GPU Optimization
GPU optimization is the craft of pushing a CUDA workload closer to peak hardware throughput by identifying which of memory, compute, or kernel overhead is the current bottleneck, then applying the technique that attacks that bottleneck. Domain-specific stacks like LLM Optimization are really specialized applications of this taxonomy.

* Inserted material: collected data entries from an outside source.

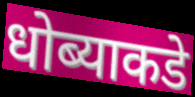
धोब्याकडे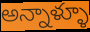
అన్నాళ్ళూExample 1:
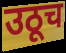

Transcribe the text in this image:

उठूच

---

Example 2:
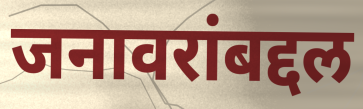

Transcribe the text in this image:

जनावरांबद्दल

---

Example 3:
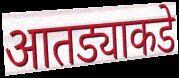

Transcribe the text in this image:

आतड्याकडे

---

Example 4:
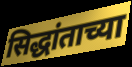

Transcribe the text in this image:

सिद्धांताच्या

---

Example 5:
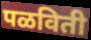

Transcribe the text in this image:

पळवितीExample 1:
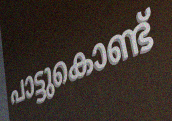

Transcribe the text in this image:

പാട്ടുകൊണ്ട്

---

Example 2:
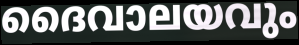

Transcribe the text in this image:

ദൈവാലയവും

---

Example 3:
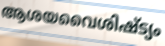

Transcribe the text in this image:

ആശയവൈശിഷ്ട്യം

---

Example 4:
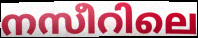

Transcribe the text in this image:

നസീറിലെ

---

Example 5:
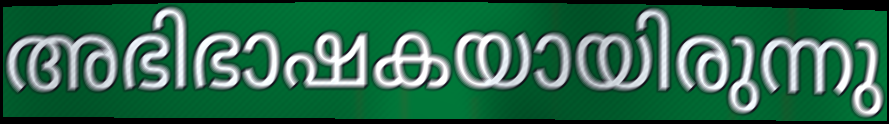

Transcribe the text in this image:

അഭിഭാഷകയായിരുന്നു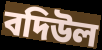
বদিউল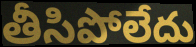
తీసిపోలేదు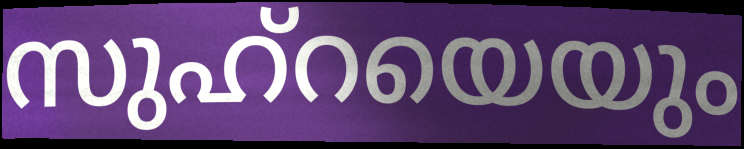
സുഹ്റയെയും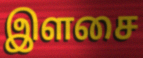
இளசை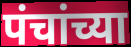
पंचांच्याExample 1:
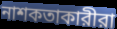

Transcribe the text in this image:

নাশকতাকারীরা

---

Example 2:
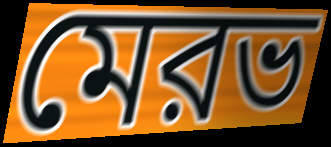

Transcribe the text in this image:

মেরভ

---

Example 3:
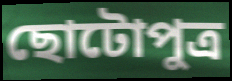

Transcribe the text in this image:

ছোটোপুত্র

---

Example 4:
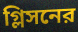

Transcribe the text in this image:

গ্লিসনের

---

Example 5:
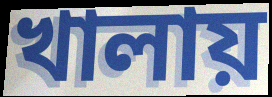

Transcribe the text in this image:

খালায়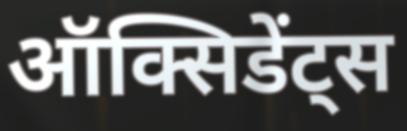
ऑक्सिडेंट्स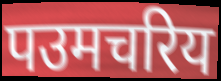
पउमचरिय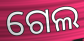
ଗେଲ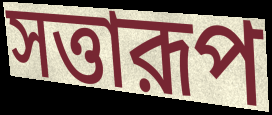
সত্তারূপ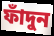
ফাঁদুন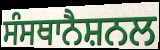
ਸੰਸਥਾਨੈਸ਼ਨਲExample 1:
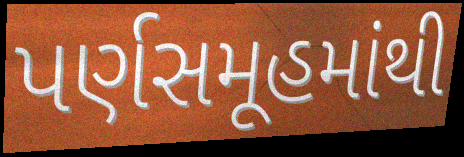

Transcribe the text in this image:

પર્ણસમૂહમાંથી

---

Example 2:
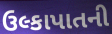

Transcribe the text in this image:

ઉલ્કાપાતની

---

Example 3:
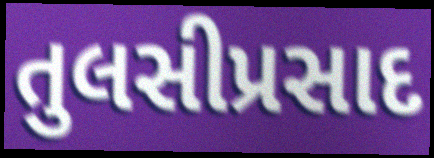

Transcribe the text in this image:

તુલસીપ્રસાદ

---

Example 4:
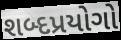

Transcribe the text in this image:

શબ્દપ્રયોગો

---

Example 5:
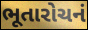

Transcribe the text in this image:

ભૂતારોચનં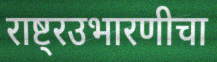
राष्ट्रउभारणीचा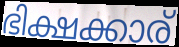
ഭിക്ഷക്കാര്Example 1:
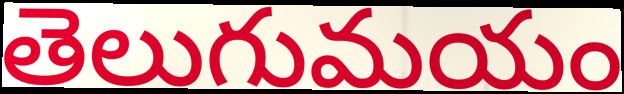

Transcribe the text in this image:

తెలుగుమయం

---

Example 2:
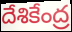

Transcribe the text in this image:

దేశికేంద్ర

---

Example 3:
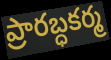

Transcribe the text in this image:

ప్రారబ్ధకర్మ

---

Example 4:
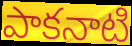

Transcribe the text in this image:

పాకనాటి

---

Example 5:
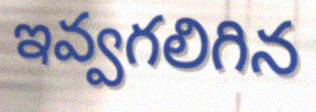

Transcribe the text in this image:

ఇవ్వగలిగినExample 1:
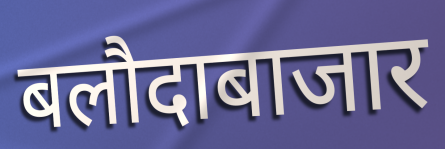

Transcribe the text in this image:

बलौदाबाजार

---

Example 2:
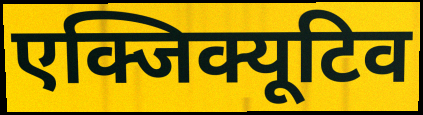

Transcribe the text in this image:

एक्जिक्यूटिव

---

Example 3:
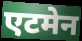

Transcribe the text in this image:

एटमेन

- Source: Jane Street ML Talk
Why does this taxonomy matter?
Naive C of a 2048×2048 matmul on an Apple M2 hits ~0.005% of peak. Hand-vectorized + cache-blocked across all CPU cores: ~1%. The Neural Engine: ~80%. Six orders of magnitude on the same chip (MIT 6.S894 Lec 1, slides 13-23). Every rung you climb is a memory, compute, or kernel-overhead win, and you can’t reason about which one without knowing where the workload currently sits. See MIT 6.S894 for the framing.
Guiding principles
- data reuse, keep data in registers and shared memory as long as possible, load once and use many times
- Latency hiding, overlap slow memory transfers with computation via prefetching and CUDA streams
The 3 bottlenecks
- Memory: GPU is busy moving data around, very little time on compute. Lots of HBM ↔ SRAM traffic relative to FLOPs. Attack with locality
- Compute: most time is actual computation. Generally a good state, but may still be pushable with Tensor Cores or better algorithms. Profile with Nsight Compute
- Kernel overhead: launch overhead dominates, especially with many short kernels. Attack with fusion or CUDA Graphs

- visualization of kernel launching
- Memory bottleneck (within GPU):
- Compute Bottleneck:
- Kernel Overhead:
- Kernel Fusion
- Leverage CUDA Graph
More techniques inside LLM Optimization.
CUDA optimization checklist (PMPP Table 6.1)
A list of techniques taken from the PMPP book:
- Maximize occupancy
- Enable memory coalescing by being aware of RAM access order
- Minimize control divergence within warps
- Tiling
- Privatization, each thread works on its own copy, reduce at the end
- Thread coarsening, do more work per thread to amortize per-thread overhead
Profiling
Use Jupyter Nsight and Nsight Systems to see which bottleneck you’re actually hitting before picking a technique.